Eventually she came out for a bit of a stretch, most comical it was.

And a think. 

And then she was off in search of food. She didn’t come back until much later into the evening, probably having fed herself first, so the light was down to what it normally is. But it was very nice to get these images on a much lower ISO than is normally possible.

 

The Kenilworth Agricultural Show.

On Saturday hubby and I wandered over to Stoneleigh to see the Kenilworth Agricultural Show, to our shame it is the first time we had attended and we should have gone sooner, we had a fabulous day.  There were all the usual suspects one has come to know and love at an agricultural show and  in no particular order included various hot food venders serving freshly cooked delicacies in buns, two beer tents, several fudge stalls, lots of tasters of cheese and beer and cake, pigs, sheep and cows, several large bulls. Tractors, there were lots of tractors and vintage cars.  A birds of prey exhibition, a side saddle demonstration, collies herding runner ducks (always a favourite!) and gorgeous stunt horses with stunt riders and a heavy horse and dray.  There was also a very well attended Home Craft Marquee with some very interesting and unusual entries my favourite being the lampshade made from old fashioned photographic slides, I wonder how that would look when lit up as your holiday snaps gazed back at you from your walls.

And the bits we didn’t get to see as we ran out of time was in the countryside area which included a dog show, clay pigeon and air rifle shooting, archery and crossbows, croquet and mini quads! A side saddle demonstration,a gorgeous collie herding runner ducks, always a favourite of mine, runner ducks are just so cute.  A few pics of the many birds of prey on display. And exciting times were had  with galloping horses and brave stunt girls and boys.A lovely heavy horse and dray, one of only two breweries still working their horses. These boys do a 3.5 mile round delivering their ales to the local pubs.  They keep three horses so one of them is always having a rest day to ensure continuity of service. There was a wonderful display of vintage tractors going right through to modern machinery.  I even managed to video most of it.  It was interesting to watch, I quickly spotted the tractors I knew as a young child which soon after had to have by law covered cabs and realised just how much tractors had changed in the last 45 years or so. It is kind of cute watching them go from tiny dots to huge mountains of a tractor, how much easier it must be to be a farmer these days than from when my father and uncle were working the land. I think this must be the best display I have seen with so many tractors all together, it must certainly have been a feat of organisation.

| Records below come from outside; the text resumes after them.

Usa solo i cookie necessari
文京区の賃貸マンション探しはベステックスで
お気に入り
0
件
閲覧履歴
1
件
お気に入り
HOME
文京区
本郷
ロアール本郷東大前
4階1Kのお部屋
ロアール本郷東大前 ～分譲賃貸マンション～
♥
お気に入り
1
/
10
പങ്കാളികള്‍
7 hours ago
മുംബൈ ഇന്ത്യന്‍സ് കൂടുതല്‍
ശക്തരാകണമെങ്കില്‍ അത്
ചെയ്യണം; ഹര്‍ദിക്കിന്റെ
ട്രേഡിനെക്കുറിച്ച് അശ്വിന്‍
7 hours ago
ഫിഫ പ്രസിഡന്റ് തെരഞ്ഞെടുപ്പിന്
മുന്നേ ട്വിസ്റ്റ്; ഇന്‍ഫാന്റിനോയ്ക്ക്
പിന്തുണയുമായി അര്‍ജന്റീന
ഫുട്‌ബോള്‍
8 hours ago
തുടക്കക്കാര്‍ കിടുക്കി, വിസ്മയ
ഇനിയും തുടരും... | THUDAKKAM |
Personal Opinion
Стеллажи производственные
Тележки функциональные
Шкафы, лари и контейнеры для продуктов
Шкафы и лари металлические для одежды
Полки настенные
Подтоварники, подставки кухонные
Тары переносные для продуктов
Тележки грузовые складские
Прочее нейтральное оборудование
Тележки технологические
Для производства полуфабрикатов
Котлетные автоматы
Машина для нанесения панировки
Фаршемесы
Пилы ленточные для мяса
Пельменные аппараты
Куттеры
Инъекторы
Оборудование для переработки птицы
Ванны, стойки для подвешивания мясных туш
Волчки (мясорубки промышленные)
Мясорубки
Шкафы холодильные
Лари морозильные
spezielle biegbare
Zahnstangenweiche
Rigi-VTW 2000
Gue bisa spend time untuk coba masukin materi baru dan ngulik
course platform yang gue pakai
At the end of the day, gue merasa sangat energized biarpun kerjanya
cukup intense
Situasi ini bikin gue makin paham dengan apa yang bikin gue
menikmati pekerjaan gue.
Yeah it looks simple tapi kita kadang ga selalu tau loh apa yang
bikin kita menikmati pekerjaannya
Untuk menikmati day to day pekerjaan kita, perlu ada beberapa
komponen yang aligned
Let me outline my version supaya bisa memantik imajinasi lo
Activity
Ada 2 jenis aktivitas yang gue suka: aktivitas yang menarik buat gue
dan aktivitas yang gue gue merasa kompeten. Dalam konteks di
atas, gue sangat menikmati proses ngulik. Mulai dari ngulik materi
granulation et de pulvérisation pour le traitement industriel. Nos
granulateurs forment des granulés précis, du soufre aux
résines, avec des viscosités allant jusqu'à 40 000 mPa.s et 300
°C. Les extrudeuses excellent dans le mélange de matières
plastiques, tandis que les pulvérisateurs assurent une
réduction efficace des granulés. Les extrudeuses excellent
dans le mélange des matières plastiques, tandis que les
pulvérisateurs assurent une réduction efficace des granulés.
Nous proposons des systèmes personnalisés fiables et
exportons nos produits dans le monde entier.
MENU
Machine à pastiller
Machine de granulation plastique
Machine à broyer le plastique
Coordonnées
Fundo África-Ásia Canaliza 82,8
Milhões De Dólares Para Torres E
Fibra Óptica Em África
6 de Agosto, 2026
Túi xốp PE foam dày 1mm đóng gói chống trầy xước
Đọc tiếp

Last but not least and was certainly one of my favourite moments, the Grand Parade of the livestock, which actually meant cattle, I’m not sure what happened to the sheep. It was fun, there is nothing like watching a bull have a bit of a moment while being handled around an arena, the handlers certainly knew what they were doing.  After this we had a quick trip around the food stalls to gather essential supplies, bread, cheese and beer with which to have our own ploughmans supper and headed home happily weary having had such a lovely day.